Preguntas para pensar

Después de todo lo que estuvieron investigando, ¿por qué piensan que la mayoría de docentes del jardín son mujeres? 

¿Hay alguna tarea en el jardín que un maestro varón no pueda hacer?

¿Qué opinan sobre llamar al maestro “el seño Juan”?

 

Bibliografía

Alliaud, A. (2007). Los maestros y su historia. Los orígenes del magisterio argentino. Granica. Buenos Aires.

Azar, G. (dir.) (2012). Día del maestro: una fiesta para las escuelas. Ministerio de Educación del Gobierno de la Ciudad Autónoma de Buenos Aires.

Man, L. y Dávila, P. (coord.) (2009). Trabajo docente, perspectiva de género y educación: la perspectiva de género en la educación. Confederación de Educadores Argentinos. 

Pineau, P. y Beredes, C. (2008). La escuela no fue siempre así. Ed. Iamiqué, Buenos Aires.

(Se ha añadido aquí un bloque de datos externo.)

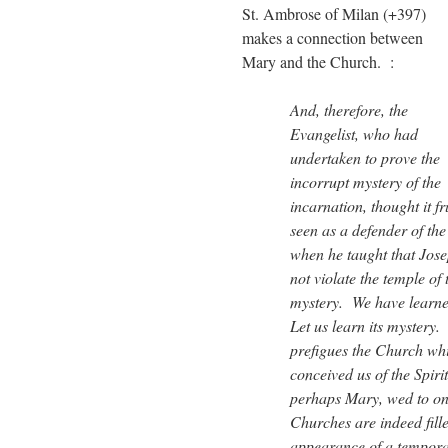
St. Ambrose of Milan (+397)
makes a connection between
Mary and the Church. :
And, therefore, the
Evangelist, who had
undertaken to prove the
incorrupt mystery of the
incarnation, thought it fr
seen as a defender of the
when he taught that Jose
not violate the temple of
mystery. We have learned
Let us learn its mystery.
prefigues the Church whi
conceived us of the Spiri
perhaps Mary, wed to one
Churches are indeed fille
appearance of a tempora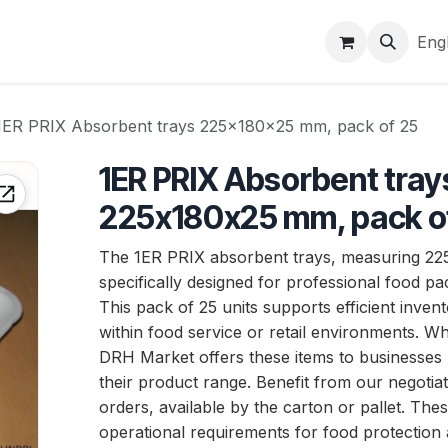
Brands
Markets & logistics
Company
Help
Eng
1ER PRIX Absorbent trays 225x180x25 mm, pack of 25
1ER PRIX Absorbent tray
225x180x25 mm, pack o
The 1ER PRIX absorbent trays, measuring 2
specifically designed for professional food pa
This pack of 25 units supports efficient inv
within food service or retail environments. Who
DRH Market offers these items to businesses
their product range. Benefit from our negotiat
orders, available by the carton or pallet. The
operational requirements for food protection a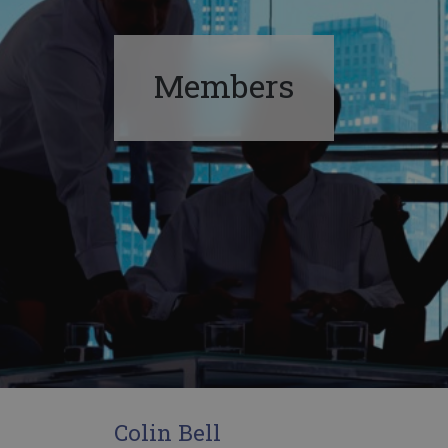
Members
Colin Bell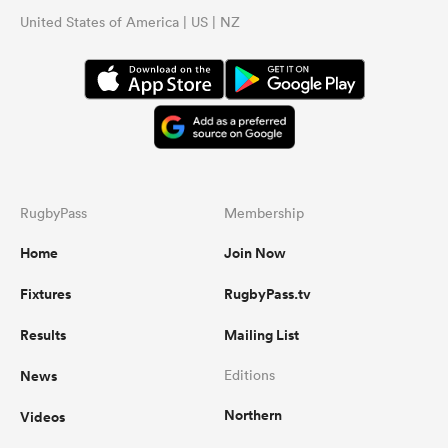
United States of America | US | NZ
RugbyPass
Membership
Home
Join Now
Fixtures
RugbyPass.tv
Results
Mailing List
News
Editions
Northern
Videos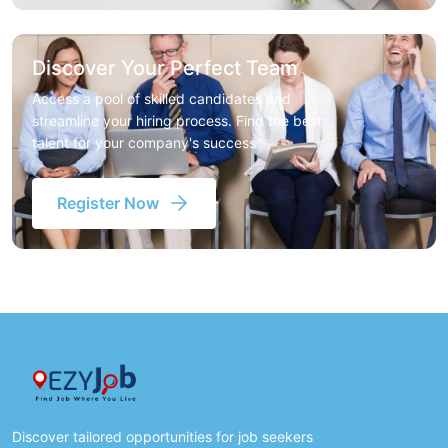
Discover Your Perfect Team
Access a pool of skilled candidates and
streamline your hiring process. Find the best
talent for your company's success
Register Now
Discover tailored opportunities for job seekers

Rodríguez, G. (2021). Maestros y maestras y la cuestión de género: planes de estudio, salarios y feminización (Argentina, 1870-1914). Descentrada, Revista interdisciplinaria de feminismos y género, 5. 

 


1 Esta entrevista fue realizada a Juan Pablo Bohiler, maestro de sección de sala de 3 años en un jardín de infantes.